You put Jason Dubois in left field and you start looking for an upgrade in left. If Jason proves he can hit with power and get on base while playing regularly, well, that alone could solve your problem. If he proves he’s not ready, then you’ve got to pull the trigger on a deal. But having him sit on the bench and collect dust will not help you or him.
Dusty can cry and moan all he wants about lefty-righty balance in the batting order. But if you’re playing a guy just because he bats lefthanded, and that guy’s not hitting… well it doesn’t really matter, does it?
There’s also no reason have Ronny Cedeno on the big club for more than a few days. You’re going to have to go out and find ways to find two bench players better suited to the task than Cedeno and Fontenot.

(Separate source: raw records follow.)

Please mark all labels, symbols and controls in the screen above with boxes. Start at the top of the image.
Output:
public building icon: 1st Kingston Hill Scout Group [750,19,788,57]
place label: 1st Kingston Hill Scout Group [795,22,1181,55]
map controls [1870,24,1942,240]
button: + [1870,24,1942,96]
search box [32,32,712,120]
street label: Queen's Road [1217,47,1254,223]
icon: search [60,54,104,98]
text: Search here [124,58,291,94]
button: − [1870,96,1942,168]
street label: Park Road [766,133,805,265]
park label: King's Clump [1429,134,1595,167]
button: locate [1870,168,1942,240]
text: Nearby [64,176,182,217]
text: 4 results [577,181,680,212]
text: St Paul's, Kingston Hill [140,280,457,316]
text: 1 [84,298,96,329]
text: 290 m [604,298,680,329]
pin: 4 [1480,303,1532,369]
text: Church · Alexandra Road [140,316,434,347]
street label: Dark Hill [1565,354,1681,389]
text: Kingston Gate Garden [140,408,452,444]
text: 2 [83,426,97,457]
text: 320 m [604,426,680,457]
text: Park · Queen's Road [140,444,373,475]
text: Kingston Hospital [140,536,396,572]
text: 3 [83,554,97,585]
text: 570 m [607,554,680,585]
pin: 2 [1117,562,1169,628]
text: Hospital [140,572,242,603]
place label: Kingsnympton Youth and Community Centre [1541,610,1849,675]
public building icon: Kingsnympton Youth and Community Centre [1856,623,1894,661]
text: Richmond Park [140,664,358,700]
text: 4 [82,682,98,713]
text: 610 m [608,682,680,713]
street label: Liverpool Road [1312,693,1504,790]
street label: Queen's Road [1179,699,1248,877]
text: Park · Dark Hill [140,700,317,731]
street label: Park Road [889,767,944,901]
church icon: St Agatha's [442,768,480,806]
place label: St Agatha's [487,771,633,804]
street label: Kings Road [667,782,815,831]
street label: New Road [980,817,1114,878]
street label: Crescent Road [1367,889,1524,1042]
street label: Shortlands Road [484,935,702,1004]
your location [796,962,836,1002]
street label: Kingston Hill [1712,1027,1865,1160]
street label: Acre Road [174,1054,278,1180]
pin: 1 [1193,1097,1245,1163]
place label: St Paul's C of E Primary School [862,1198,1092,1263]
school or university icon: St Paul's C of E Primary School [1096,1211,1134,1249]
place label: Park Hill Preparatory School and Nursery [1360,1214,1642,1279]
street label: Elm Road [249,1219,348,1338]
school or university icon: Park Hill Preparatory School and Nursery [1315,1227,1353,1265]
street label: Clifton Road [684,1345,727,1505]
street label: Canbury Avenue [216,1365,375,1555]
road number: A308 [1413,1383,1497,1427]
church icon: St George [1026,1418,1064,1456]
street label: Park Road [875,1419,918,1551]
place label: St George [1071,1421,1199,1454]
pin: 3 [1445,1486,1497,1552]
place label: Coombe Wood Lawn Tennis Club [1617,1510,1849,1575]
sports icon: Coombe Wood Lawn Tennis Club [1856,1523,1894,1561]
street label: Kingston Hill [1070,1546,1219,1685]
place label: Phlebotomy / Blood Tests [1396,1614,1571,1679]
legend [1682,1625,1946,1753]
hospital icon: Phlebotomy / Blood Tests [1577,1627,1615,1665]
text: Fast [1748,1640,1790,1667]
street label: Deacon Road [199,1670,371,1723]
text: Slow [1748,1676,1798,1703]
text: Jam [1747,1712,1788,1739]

Because Dusty’s not going to use them, and they’re not going to get anything out of sitting on the bench.
You don’t think that the Cubs need to pick up some useful, though likely less than titillating bench filler? Right now, if E-ramis gets hurt, Jose Macias is playing third base every day for you. Every day. How’s that grab you?

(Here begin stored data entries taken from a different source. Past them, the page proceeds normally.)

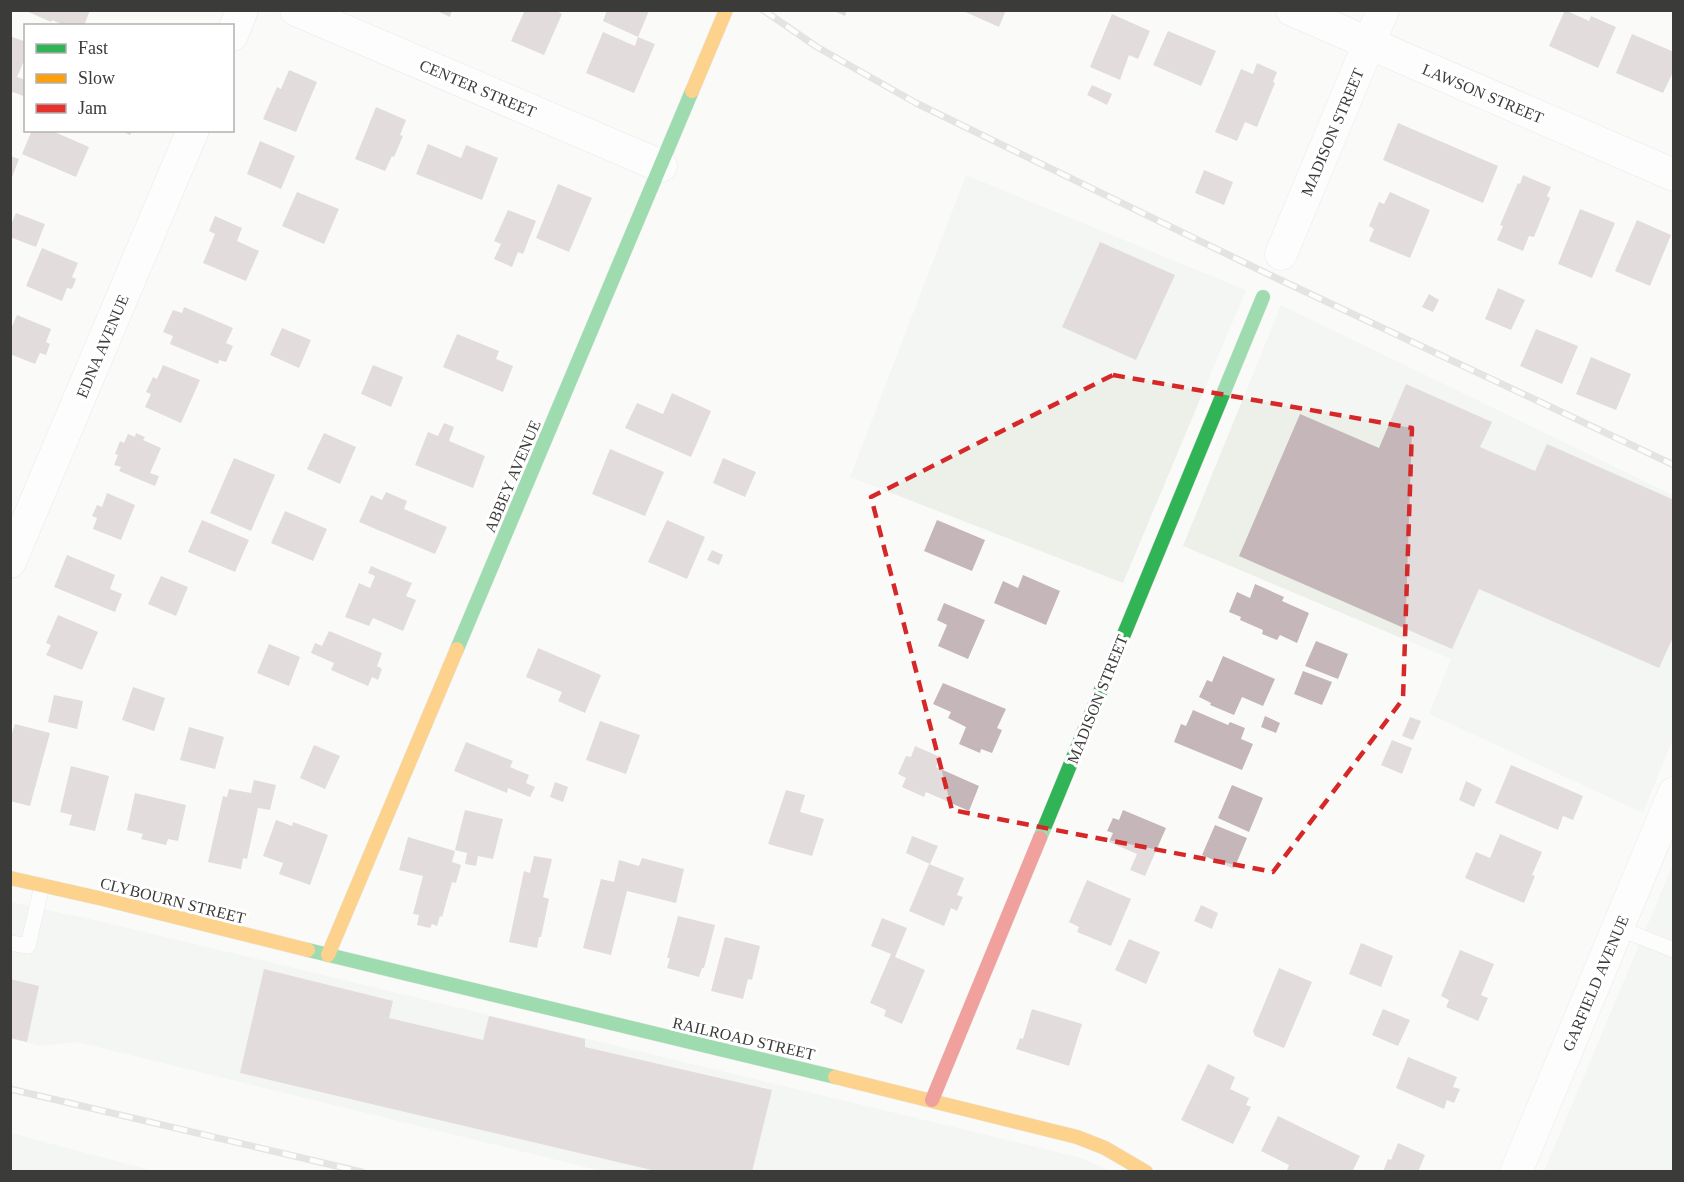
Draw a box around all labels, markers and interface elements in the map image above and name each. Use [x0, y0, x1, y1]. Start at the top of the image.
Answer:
legend [24, 24, 234, 132]
text: Fast [78, 38, 108, 58]
street label: CENTER STREET [417, 56, 539, 121]
street label: LAWSON STREET [1420, 60, 1546, 127]
street label: MADISON STREET [1298, 65, 1367, 199]
text: Slow [78, 68, 115, 88]
text: Jam [78, 98, 107, 118]
street label: EDNA AVENUE [73, 292, 132, 400]
street label: ABBEY AVENUE [481, 417, 544, 535]
street label: MADISON STREET [1064, 632, 1131, 766]
street label: CLYBOURN STREET [98, 874, 247, 927]
street label: GARFIELD AVENUE [1559, 913, 1632, 1054]
street label: RAILROAD STREET [671, 1014, 817, 1063]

How come nobody is on that jackass Bob Ryan for saying I roid yet? Are people scared that all of the extra old man saliva at the corners of his mouth will spill on them?

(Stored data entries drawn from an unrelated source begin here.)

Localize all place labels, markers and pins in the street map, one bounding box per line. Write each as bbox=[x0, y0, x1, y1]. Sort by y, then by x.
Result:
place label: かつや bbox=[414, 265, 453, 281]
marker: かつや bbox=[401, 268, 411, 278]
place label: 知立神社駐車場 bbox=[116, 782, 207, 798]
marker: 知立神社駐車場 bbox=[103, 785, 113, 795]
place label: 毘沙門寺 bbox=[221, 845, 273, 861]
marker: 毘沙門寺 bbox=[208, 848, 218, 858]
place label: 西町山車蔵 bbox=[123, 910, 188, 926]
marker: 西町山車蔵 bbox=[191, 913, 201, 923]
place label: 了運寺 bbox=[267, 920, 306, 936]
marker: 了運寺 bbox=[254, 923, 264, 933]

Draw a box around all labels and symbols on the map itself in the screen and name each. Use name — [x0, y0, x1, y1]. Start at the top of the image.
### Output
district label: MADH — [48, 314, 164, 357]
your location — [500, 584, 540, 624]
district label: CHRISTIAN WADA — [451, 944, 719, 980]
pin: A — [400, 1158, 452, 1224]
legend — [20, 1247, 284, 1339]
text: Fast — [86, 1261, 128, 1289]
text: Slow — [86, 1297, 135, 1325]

Desipio is my big enemique! You have beeg problum now meng! You f#*! with da Wrong Venezuelan!
Sorry, Nomar. But with roid/HUAC mania and your history of connective tissue injuries, the roid speculation will not be quelled.
CATCH IT!
Bob Ryan just needs some pudding.
Bob Ryan needs to be slapped, just like my wife.
I KEEL JOO OZZIE GUILLEN, JOO %$#@ER!
So Ozzie, how many ways CAN you %$#@ me?
In way too many more ways dan you can tink about meng. Who are you, meng?You not as good player as you dink. We gonna go to da seeries witout you. F$#k you, you looser. .307 hitter. Big deal, I better dan you guy.
And F^#k Buck Showalter, while I is at it. He not be good, like me anyway.
F*CK ALL Y’ALL.
Bulls in six? Are you nuts? Who on the Bulls is going to cover Larry Hughes? Plus, I’m going to mount Hinrich like a love-lorn Rottweiller. Wiz in five.
Sounds good to me.
Waaaaaaaahhhhh, the Bulls play diiiiiiiirty!
We sure talk tough for a bunch of assclowns who barely even go to the games. Hell, must of us don’t even know our team’s roster. How many rings do we have? You would think we were a premier franchise, the way we are talking and writing right now.
In 49 at bats Hollandsworth is batting .245 with 1 homer and 5 RBI, Dubois in 15 at bats is .267 with 1 homer and 4 RBI. Hollandsworth is a great pinch hitter, Dubois is not. It doesnt take a genius to see who should be playing everyday does it?
I LaSuck!
Hi, it’s Nomar’s Best Days here. Y’know that disclaimer –“OBJECTS IN MIRROR ARE CLOSER THAN THEY APPEAR”?
Yeah, well, no matter what you’re eyes and what you’ve been trained to accept as truth may be telling you, it’s 1999, and I’m in Boston. What’re YOU driving?